[Task to complete]
Word for word, restate the records from their first line through the line with "index pip: (253, 199)", both ends included; omit each picture.

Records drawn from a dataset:
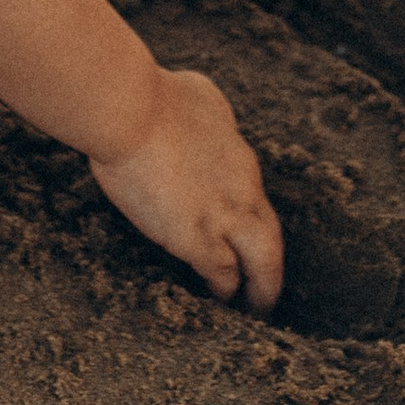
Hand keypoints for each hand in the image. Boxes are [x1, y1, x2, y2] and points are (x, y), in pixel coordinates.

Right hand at [90, 67, 282, 313]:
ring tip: (254, 308)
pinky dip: (225, 291)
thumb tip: (208, 120)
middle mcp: (243, 190)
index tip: (241, 238)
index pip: (253, 199)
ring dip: (260, 288)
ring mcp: (224, 216)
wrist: (132, 110)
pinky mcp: (197, 238)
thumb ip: (210, 117)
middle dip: (271, 267)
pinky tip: (220, 302)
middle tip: (267, 290)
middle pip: (271, 238)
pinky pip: (223, 276)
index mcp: (240, 158)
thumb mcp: (200, 97)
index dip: (249, 223)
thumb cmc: (154, 96)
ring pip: (262, 263)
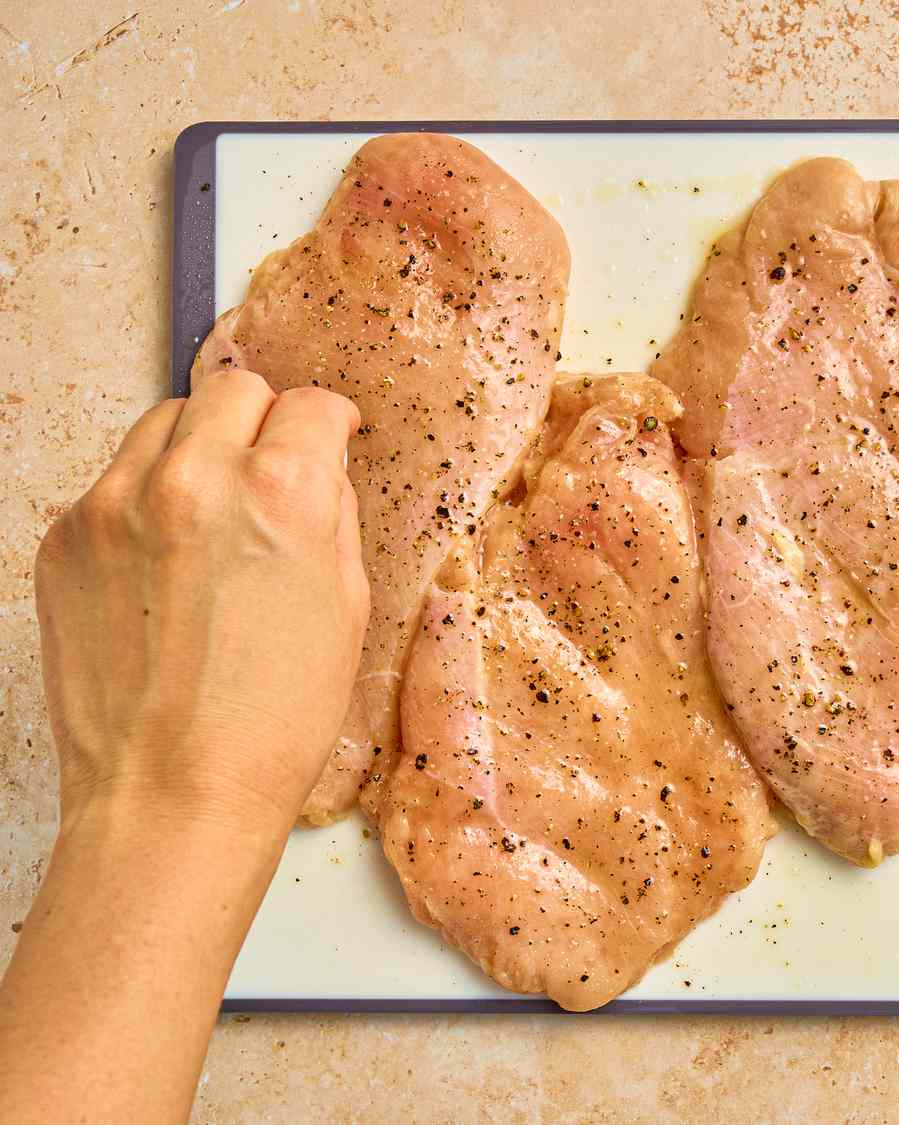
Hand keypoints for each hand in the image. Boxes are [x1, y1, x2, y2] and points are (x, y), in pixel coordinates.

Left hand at [34, 368, 368, 836]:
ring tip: (213, 516)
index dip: (329, 422)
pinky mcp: (65, 537)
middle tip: (272, 464)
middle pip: (231, 388)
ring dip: (198, 448)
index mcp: (281, 492)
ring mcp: (115, 503)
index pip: (308, 405)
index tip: (329, 436)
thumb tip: (318, 470)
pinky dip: (145, 500)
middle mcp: (194, 478)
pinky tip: (166, 565)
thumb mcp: (344, 607)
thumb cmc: (271, 720)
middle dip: (262, 418)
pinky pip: (113, 482)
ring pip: (163, 422)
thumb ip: (331, 516)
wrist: (173, 793)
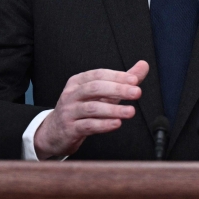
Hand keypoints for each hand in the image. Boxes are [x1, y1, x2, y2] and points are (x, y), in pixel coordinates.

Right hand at [34, 61, 148, 159]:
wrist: (55, 132)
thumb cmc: (81, 109)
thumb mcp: (101, 93)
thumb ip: (122, 80)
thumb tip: (143, 66)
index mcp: (78, 82)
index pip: (98, 75)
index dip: (117, 76)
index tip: (135, 80)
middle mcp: (72, 94)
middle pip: (94, 88)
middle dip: (117, 89)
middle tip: (136, 92)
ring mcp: (69, 111)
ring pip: (92, 108)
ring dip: (113, 109)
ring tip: (131, 111)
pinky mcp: (70, 129)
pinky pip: (87, 125)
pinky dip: (103, 125)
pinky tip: (116, 124)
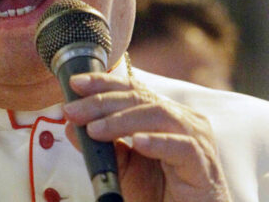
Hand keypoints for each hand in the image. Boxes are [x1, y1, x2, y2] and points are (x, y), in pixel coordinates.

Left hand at [62, 72, 230, 201]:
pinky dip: (157, 142)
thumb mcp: (123, 167)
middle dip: (101, 101)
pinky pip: (182, 146)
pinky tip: (137, 142)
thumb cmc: (159, 193)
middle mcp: (182, 120)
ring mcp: (196, 139)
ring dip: (121, 120)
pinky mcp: (203, 164)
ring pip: (157, 115)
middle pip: (139, 98)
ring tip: (94, 129)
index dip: (102, 83)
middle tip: (73, 110)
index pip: (131, 89)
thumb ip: (102, 145)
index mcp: (163, 115)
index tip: (74, 83)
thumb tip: (70, 125)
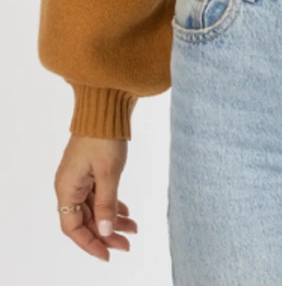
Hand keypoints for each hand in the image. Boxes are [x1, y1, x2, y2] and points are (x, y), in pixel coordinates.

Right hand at [54, 134, 136, 260]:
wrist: (105, 105)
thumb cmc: (104, 136)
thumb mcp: (108, 172)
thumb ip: (107, 204)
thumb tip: (106, 232)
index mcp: (67, 188)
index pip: (72, 227)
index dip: (89, 243)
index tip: (108, 254)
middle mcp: (70, 185)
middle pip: (85, 220)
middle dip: (106, 234)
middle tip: (127, 244)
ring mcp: (80, 177)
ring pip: (95, 208)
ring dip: (112, 220)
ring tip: (134, 229)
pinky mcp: (90, 170)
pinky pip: (99, 195)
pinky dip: (113, 205)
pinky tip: (127, 213)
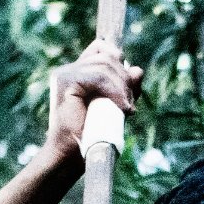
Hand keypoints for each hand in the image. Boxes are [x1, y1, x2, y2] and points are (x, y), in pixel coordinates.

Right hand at [42, 39, 142, 167]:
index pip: (101, 47)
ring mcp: (65, 74)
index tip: (128, 89)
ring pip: (104, 64)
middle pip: (107, 55)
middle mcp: (69, 70)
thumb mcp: (116, 106)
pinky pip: (97, 76)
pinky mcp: (66, 82)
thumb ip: (126, 88)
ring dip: (122, 87)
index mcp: (78, 72)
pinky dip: (114, 91)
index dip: (118, 60)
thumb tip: (137, 69)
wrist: (71, 156)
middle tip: (130, 105)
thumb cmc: (92, 136)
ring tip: (127, 109)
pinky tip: (121, 108)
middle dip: (125, 78)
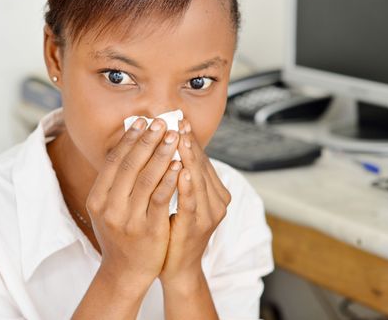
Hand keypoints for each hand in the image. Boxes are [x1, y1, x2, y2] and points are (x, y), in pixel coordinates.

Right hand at [85, 117, 180, 288]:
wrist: (125, 272)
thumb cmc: (120, 236)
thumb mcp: (108, 209)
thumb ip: (114, 183)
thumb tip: (126, 147)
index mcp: (97, 198)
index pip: (113, 161)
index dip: (129, 139)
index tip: (143, 121)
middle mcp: (108, 207)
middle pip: (130, 164)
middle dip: (148, 140)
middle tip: (162, 122)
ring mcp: (128, 219)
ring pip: (147, 178)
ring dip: (162, 153)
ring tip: (174, 136)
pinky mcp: (148, 229)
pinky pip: (160, 198)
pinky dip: (170, 179)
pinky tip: (181, 165)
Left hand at [159, 118, 231, 286]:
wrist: (178, 267)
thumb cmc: (176, 230)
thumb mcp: (182, 200)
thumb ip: (181, 177)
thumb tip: (170, 148)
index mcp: (215, 192)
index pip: (201, 160)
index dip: (190, 139)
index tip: (179, 120)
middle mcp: (217, 201)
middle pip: (201, 165)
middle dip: (188, 142)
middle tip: (178, 121)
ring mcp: (209, 214)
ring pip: (198, 179)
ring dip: (188, 157)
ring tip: (179, 137)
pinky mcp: (197, 226)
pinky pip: (191, 202)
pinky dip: (187, 186)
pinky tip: (180, 172)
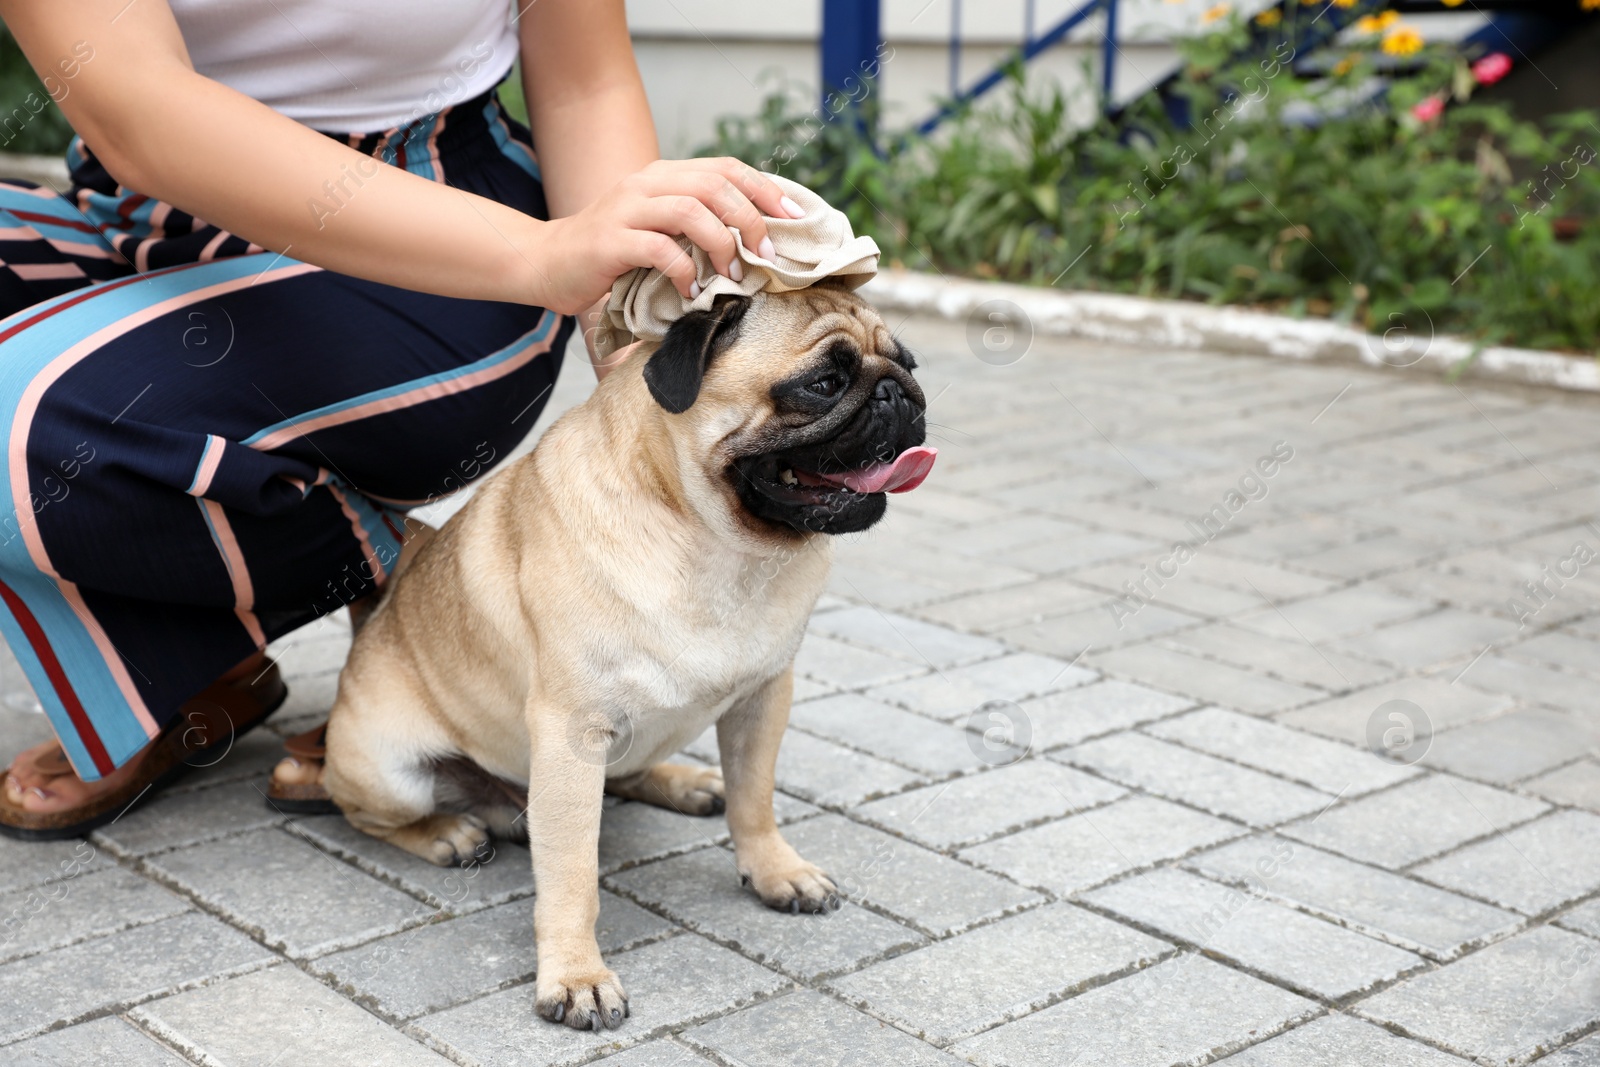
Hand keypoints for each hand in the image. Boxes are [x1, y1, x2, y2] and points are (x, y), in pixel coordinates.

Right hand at [526, 157, 804, 315]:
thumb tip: (754, 245)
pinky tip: (692, 293)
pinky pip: (660, 249)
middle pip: (715, 185)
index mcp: (663, 176)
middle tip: (767, 255)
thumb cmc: (609, 255)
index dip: (765, 190)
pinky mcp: (611, 241)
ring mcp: (627, 210)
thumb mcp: (656, 230)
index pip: (726, 168)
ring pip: (691, 211)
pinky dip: (685, 271)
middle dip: (751, 220)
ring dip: (722, 243)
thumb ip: (694, 227)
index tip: (794, 218)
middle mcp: (646, 184)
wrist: (546, 264)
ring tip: (732, 274)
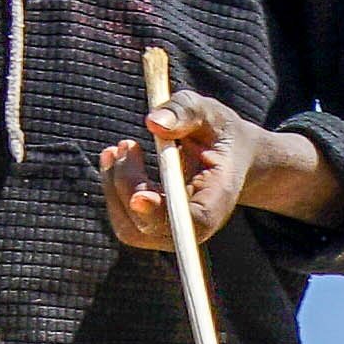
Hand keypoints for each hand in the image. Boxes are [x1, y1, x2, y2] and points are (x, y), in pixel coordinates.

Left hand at [94, 95, 311, 252]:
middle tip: (127, 144)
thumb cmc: (220, 133)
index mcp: (218, 199)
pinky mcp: (156, 226)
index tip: (140, 197)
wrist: (230, 156)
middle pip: (152, 227)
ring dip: (115, 185)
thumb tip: (154, 122)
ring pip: (131, 228)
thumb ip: (185, 112)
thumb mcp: (210, 113)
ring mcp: (175, 231)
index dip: (164, 215)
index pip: (192, 221)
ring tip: (122, 146)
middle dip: (129, 185)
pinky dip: (113, 186)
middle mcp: (197, 225)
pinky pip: (124, 218)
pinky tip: (114, 155)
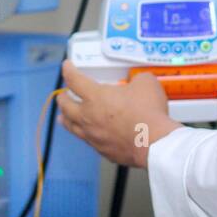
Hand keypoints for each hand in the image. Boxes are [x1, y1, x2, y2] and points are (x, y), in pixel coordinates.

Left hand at [57, 61, 180, 168]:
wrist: (154, 143)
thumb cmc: (148, 112)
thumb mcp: (146, 83)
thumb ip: (136, 80)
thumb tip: (137, 83)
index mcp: (95, 96)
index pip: (74, 80)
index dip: (68, 71)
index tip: (66, 66)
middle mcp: (88, 116)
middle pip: (66, 106)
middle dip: (62, 98)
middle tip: (62, 94)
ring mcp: (93, 136)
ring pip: (71, 127)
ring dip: (66, 119)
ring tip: (63, 117)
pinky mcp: (102, 150)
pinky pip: (88, 141)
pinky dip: (86, 135)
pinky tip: (89, 134)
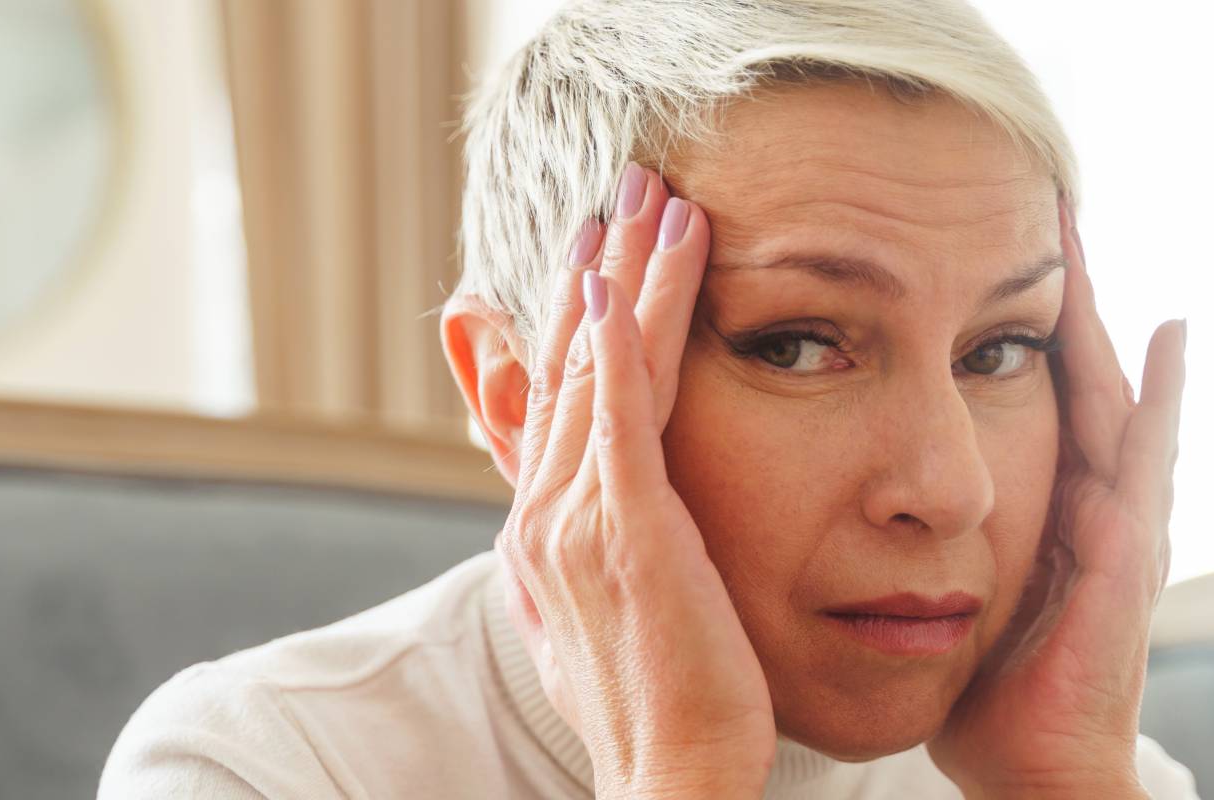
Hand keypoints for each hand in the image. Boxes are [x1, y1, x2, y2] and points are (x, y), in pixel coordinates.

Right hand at [495, 163, 774, 798]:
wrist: (669, 780)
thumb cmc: (657, 713)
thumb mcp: (596, 629)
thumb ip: (575, 571)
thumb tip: (554, 550)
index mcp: (544, 534)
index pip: (566, 402)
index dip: (584, 320)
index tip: (603, 254)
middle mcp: (546, 515)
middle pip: (577, 366)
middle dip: (604, 271)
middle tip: (630, 189)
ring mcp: (578, 520)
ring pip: (602, 373)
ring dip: (628, 279)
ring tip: (660, 202)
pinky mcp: (625, 530)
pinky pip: (617, 415)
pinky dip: (617, 342)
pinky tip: (624, 281)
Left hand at [928, 200, 1187, 798]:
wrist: (1029, 763)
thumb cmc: (980, 687)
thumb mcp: (934, 590)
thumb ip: (903, 538)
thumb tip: (834, 498)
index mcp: (1034, 504)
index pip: (1013, 390)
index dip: (999, 321)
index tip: (972, 245)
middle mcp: (1081, 500)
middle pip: (1066, 374)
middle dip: (1056, 297)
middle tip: (1040, 206)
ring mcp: (1114, 521)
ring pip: (1107, 395)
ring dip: (1098, 317)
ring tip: (1083, 236)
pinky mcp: (1126, 551)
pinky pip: (1145, 460)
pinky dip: (1160, 398)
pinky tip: (1168, 338)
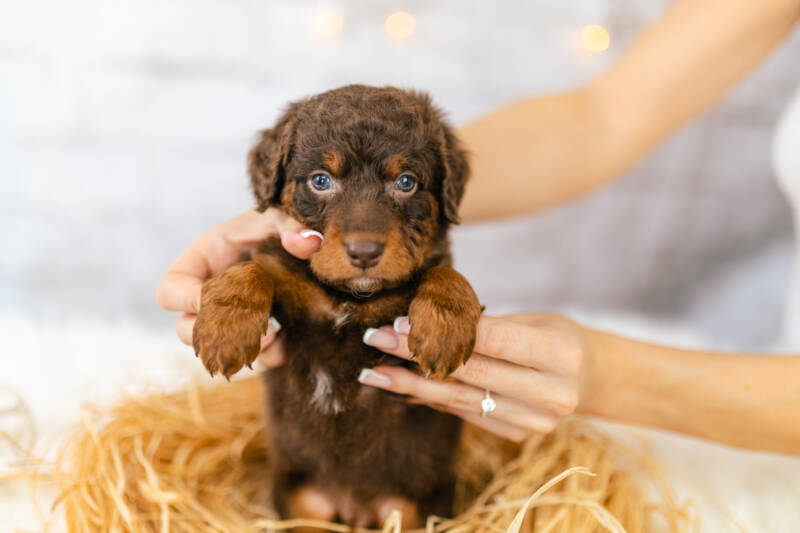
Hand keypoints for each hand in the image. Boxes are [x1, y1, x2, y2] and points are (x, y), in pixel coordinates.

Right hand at [156, 208, 321, 366]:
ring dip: (240, 349)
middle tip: (250, 323)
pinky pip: (250, 357)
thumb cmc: (274, 224)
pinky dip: (268, 356)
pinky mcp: (253, 334)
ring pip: (215, 350)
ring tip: (273, 334)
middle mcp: (207, 296)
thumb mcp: (280, 217)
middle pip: (185, 329)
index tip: (216, 298)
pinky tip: (288, 339)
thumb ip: (291, 226)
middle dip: (214, 333)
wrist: (295, 242)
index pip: (170, 291)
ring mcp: (227, 319)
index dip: (187, 300)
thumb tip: (307, 243)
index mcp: (201, 263)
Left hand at [359, 313, 595, 441]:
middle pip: (470, 373)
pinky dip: (432, 398)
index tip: (402, 321)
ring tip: (375, 372)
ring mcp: (535, 421)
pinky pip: (466, 413)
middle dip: (417, 356)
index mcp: (561, 355)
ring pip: (461, 400)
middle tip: (375, 341)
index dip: (446, 331)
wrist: (591, 379)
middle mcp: (551, 394)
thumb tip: (425, 323)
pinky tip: (403, 388)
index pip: (493, 341)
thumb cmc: (557, 338)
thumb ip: (488, 326)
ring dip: (413, 385)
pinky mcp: (518, 435)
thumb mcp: (535, 320)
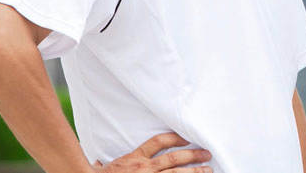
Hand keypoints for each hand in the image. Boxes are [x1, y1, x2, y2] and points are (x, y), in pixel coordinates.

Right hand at [93, 133, 211, 172]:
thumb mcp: (102, 169)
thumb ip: (106, 165)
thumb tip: (98, 164)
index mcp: (134, 159)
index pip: (157, 142)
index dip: (174, 138)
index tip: (187, 137)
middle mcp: (144, 168)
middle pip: (174, 158)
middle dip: (193, 155)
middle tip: (207, 154)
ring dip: (194, 171)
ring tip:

[Answer box]
Hand keypoints for each hand in the image. Boxes are [x1, y1, x2, y2] and points are (x, y), in pixel coordinates.

Right hand at [90, 67, 282, 313]:
ring tip: (254, 308)
pinky dip: (225, 291)
thumb tip: (208, 120)
middle mcp: (243, 190)
index tip: (241, 238)
index pip: (253, 199)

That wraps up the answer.